Progress on the mine was blocked in August after a claim Adani failed to take into account the welfare of the yakka skink lizard and ornamental snake.

Image: Tourists stand in front of huts that form part of the Lady Elliot Island Eco Resort where a turtle digs for food among the coral in the island's lagoon in Queensland. Photograph: Reuters
 
 

India's Adani Enterprises on Monday said it was confident a proposed coal mine in Australia was environmentally sound after a green group lodged a fresh legal challenge on the grounds it would threaten the Great Barrier Reef and stoke climate change.

Adani is aiming to ship 40 million tonnes of coal a year in the Carmichael mine's first phase to coal-fired power stations in India. But it has battled environmental opposition since work on the project started in east Australia five years ago.

Australia's Environment Minister Greg Hunt had on Oct. 15 reissued an environmental permit for construction of the mine, costing an estimated $7 billion, after clearing concerns raised in an earlier legal challenge over two rare outback species that set the project back by several months.

"The proposed mine at Carmichael has been approved, and subsequently re-approved, with the strictest conditions ever handed down under the EPBC Act," said a spokesman for Adani in Australia, referring to laws on 'Environment Protection and Biodiversity Conservation'.

"Adani is confident in the soundness of Minister Hunt's approval," he said.

The Environmental Defenders Office acting for the Australian Conservation Foundation has launched a review of that approval.

"This case is about whether the minister correctly applied the law when considering the impacts of the project on the Great Barrier Reef and endangered Black-throated finch," said Sean Ryan, the principal EDO solicitor for the foundation.

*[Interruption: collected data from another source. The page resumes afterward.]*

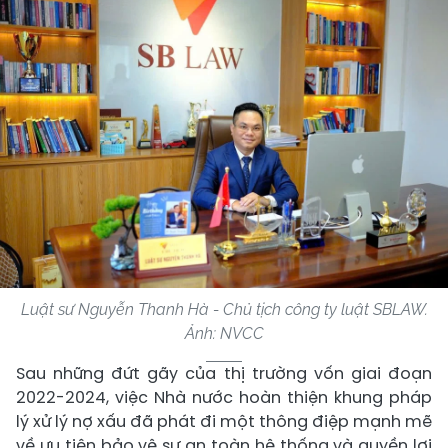
Luật sư Nguyễn Thanh Hà - Chủ tịch công ty luật SBLAW.
Ảnh: NVCC
Sau những đứt gãy của thị trường vốn giai đoạn
2022-2024, việc Nhà nước hoàn thiện khung pháp
lý xử lý nợ xấu đã phát đi một thông điệp mạnh mẽ
về ưu tiên bảo vệ sự an toàn hệ thống và quyền lợi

"Our question is has the Environment Minister properly applied this legal obligation when considering the impacts of burning coal from this mine on the Great Barrier Reef?" Ryan said. 

The grounds for the review included one in relation to the Black-throated finch and three concerning climate change and the Great Barrier Reef, according to Ryan.

Environmentalists are fighting the mine on numerous fronts, lobbying banks not to provide loans and urging The United Nations Educational, Scientific and Cultural Organization (UNESCO) to designate the Great Barrier Reef "in-danger", citing potential damage from port dredging, shipping and climate change stoked by coal from the mine.

Progress on the mine was blocked in August after a claim Adani failed to take into account the welfare of the yakka skink lizard and ornamental snake.

"It is one thing for a project's approval to be challenged," the Adani Spokesman said.

"It is quite another to wait for previous challenges to fail, then launch new ones on different grounds over, and over again, seeking endless delay, and endlessly abusing the process," he said.

The challenge was not trivial, according to Ryan.

"This is a matter of law...and it's important the federal minister gets it right," he said.